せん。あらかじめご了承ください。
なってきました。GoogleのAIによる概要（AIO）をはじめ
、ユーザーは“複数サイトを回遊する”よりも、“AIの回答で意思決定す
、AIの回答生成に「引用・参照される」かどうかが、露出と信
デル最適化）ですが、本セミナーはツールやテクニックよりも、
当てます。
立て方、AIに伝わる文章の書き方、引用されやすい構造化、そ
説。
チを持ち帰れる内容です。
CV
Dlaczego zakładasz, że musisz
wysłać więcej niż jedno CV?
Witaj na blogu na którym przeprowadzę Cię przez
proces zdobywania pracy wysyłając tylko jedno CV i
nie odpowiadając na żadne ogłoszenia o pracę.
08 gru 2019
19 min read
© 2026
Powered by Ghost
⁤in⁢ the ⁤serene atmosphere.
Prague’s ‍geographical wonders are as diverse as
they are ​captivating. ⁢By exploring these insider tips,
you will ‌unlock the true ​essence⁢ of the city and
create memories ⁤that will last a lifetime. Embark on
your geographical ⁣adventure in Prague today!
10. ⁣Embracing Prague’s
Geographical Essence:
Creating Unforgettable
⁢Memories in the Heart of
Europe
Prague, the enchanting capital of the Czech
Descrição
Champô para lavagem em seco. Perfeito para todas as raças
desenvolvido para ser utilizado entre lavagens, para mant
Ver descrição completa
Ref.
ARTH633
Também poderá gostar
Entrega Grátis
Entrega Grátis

---*---

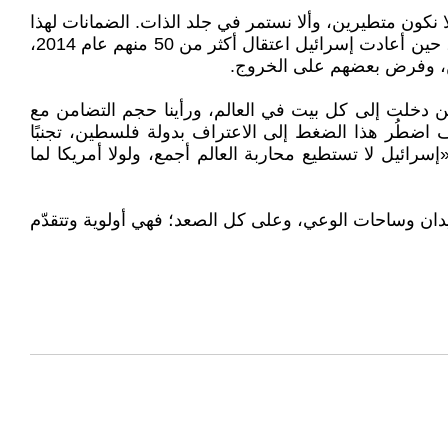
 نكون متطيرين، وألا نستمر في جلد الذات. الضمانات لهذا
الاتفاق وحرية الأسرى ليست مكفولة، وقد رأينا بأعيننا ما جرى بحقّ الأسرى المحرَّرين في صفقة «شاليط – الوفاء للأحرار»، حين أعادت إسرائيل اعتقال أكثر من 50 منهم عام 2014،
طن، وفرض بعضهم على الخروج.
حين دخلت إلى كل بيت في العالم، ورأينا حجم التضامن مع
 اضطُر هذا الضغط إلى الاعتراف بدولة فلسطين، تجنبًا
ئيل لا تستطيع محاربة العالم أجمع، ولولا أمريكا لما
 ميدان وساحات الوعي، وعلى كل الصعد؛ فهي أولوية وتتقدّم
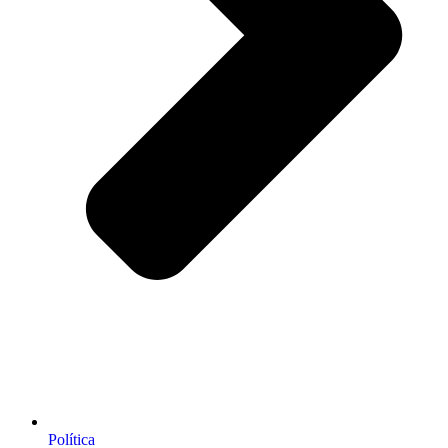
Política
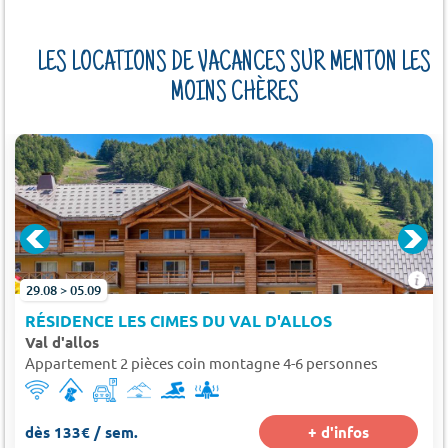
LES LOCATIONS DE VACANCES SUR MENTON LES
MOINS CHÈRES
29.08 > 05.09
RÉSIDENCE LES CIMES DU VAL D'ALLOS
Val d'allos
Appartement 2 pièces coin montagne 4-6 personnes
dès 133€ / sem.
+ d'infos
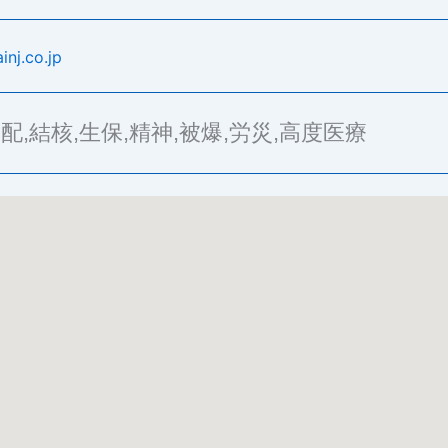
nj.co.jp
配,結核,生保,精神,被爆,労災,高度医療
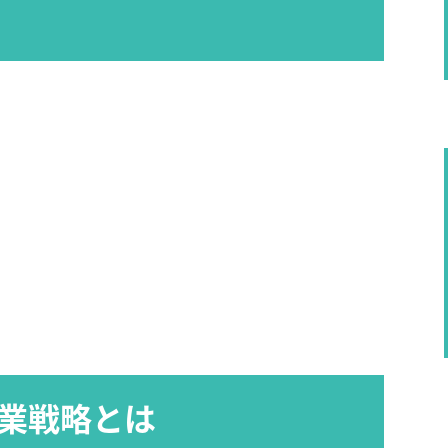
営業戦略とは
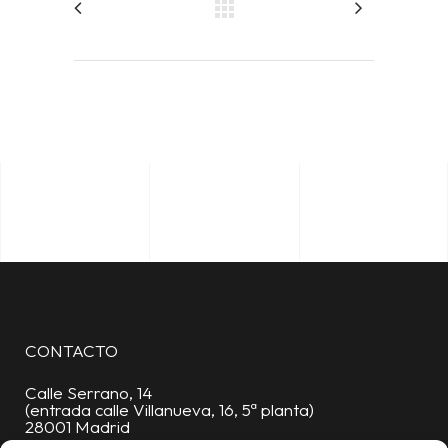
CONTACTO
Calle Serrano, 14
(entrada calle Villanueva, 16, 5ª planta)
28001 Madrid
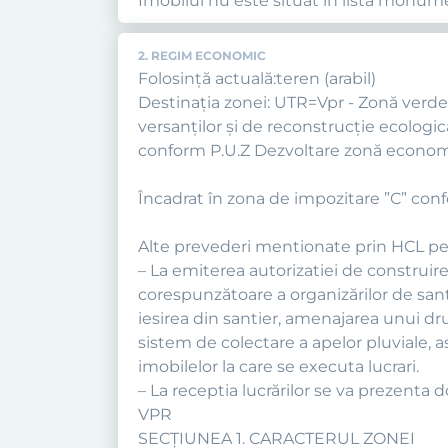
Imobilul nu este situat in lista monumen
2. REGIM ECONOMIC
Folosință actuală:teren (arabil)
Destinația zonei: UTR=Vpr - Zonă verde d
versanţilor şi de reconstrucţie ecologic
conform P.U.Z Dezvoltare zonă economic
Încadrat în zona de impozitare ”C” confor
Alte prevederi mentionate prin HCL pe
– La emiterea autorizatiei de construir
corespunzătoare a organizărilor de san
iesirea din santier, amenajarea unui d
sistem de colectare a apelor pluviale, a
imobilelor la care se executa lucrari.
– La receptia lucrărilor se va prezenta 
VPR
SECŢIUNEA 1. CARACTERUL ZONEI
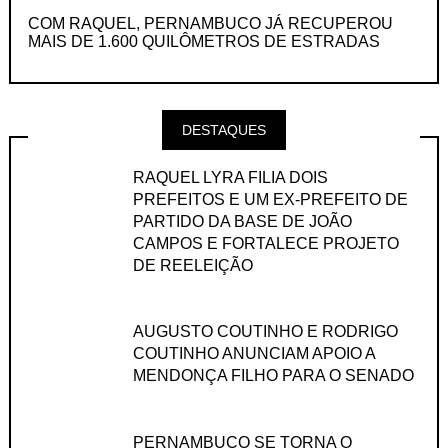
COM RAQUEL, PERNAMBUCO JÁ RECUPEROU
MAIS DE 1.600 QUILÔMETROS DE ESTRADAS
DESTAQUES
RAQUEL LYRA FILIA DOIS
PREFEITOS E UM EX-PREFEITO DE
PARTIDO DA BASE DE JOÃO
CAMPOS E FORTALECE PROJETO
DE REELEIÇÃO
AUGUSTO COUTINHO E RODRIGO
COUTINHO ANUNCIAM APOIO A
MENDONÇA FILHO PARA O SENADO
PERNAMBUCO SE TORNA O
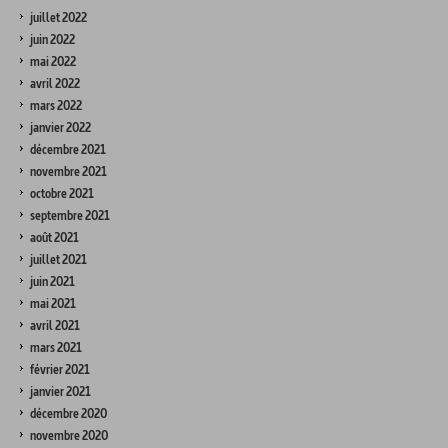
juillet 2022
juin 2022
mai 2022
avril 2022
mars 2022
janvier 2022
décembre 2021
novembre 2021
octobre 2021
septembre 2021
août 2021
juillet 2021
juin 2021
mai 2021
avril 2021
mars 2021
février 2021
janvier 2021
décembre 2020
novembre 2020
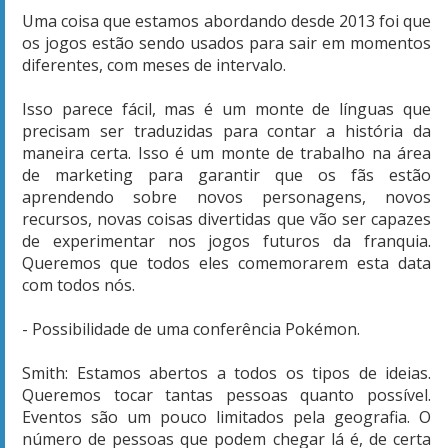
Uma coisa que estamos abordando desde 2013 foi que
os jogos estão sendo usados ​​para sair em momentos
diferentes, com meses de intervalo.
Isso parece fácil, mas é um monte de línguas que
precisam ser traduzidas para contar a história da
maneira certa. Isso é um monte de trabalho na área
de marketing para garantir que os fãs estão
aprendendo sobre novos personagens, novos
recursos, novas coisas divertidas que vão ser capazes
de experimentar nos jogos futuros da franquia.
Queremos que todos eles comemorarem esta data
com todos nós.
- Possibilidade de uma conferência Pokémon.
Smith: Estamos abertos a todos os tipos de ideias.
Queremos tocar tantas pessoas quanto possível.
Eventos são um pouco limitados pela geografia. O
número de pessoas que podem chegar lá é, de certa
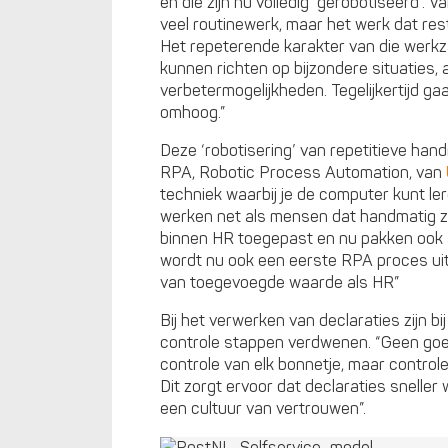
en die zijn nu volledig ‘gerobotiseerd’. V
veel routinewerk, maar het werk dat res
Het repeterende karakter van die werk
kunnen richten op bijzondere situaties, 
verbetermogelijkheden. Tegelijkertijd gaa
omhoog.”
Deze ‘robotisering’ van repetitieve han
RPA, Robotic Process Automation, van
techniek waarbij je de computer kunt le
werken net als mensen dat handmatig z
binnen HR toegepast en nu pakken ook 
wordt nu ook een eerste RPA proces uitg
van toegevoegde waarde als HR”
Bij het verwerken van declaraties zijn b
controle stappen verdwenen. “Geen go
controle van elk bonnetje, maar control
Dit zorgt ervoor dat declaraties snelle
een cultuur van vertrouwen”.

---*---

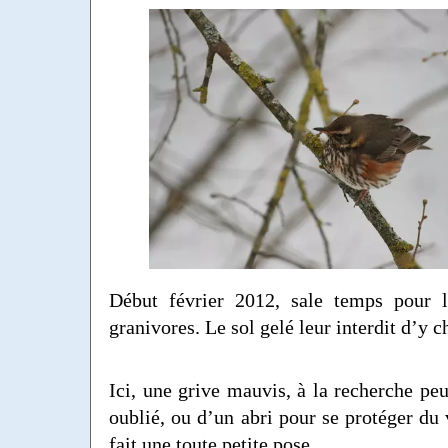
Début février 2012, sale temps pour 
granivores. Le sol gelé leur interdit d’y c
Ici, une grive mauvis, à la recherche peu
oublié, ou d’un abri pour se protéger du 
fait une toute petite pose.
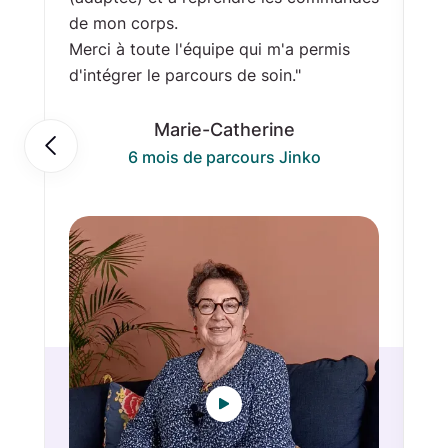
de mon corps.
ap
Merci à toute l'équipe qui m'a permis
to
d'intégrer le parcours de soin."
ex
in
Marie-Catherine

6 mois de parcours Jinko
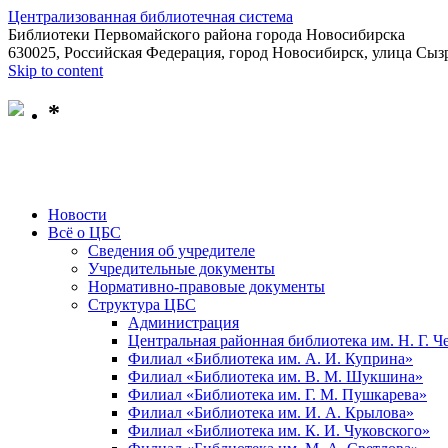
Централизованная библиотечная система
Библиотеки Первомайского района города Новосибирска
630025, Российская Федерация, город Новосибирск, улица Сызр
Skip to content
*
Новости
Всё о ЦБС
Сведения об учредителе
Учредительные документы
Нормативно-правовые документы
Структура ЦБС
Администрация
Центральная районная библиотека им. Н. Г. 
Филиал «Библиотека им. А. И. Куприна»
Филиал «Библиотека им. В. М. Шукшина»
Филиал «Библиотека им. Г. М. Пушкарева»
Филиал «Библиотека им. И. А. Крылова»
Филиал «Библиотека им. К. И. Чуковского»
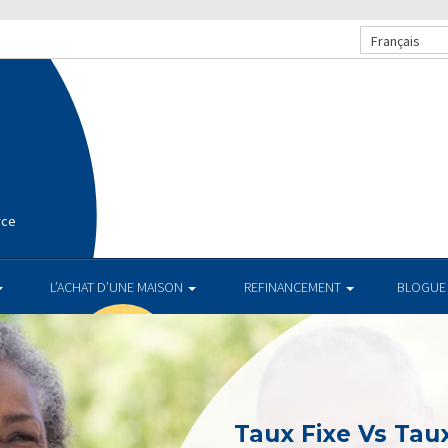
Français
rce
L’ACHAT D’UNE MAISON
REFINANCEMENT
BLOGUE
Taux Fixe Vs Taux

---*---

Brief: Reproduce the lines of the items above without changes, starting at the line containing "en die zijn nu volledig ‘gerobotiseerd’. V" and ending at the line containing "techniek waarbij je de computer kunt le".

Answer area:
en die zijn nu volledig ‘gerobotiseerd’. V
veel routinewerk, maar het werk dat res
Het repeterende karakter van die werk
kunnen richten op bijzondere situaties, 
verbetermogelijkheden. Tegelijkertijd gaa
omhoog.”
Deze ‘robotisering’ van repetitieve han
RPA, Robotic Process Automation, van
techniek waarbij je de computer kunt le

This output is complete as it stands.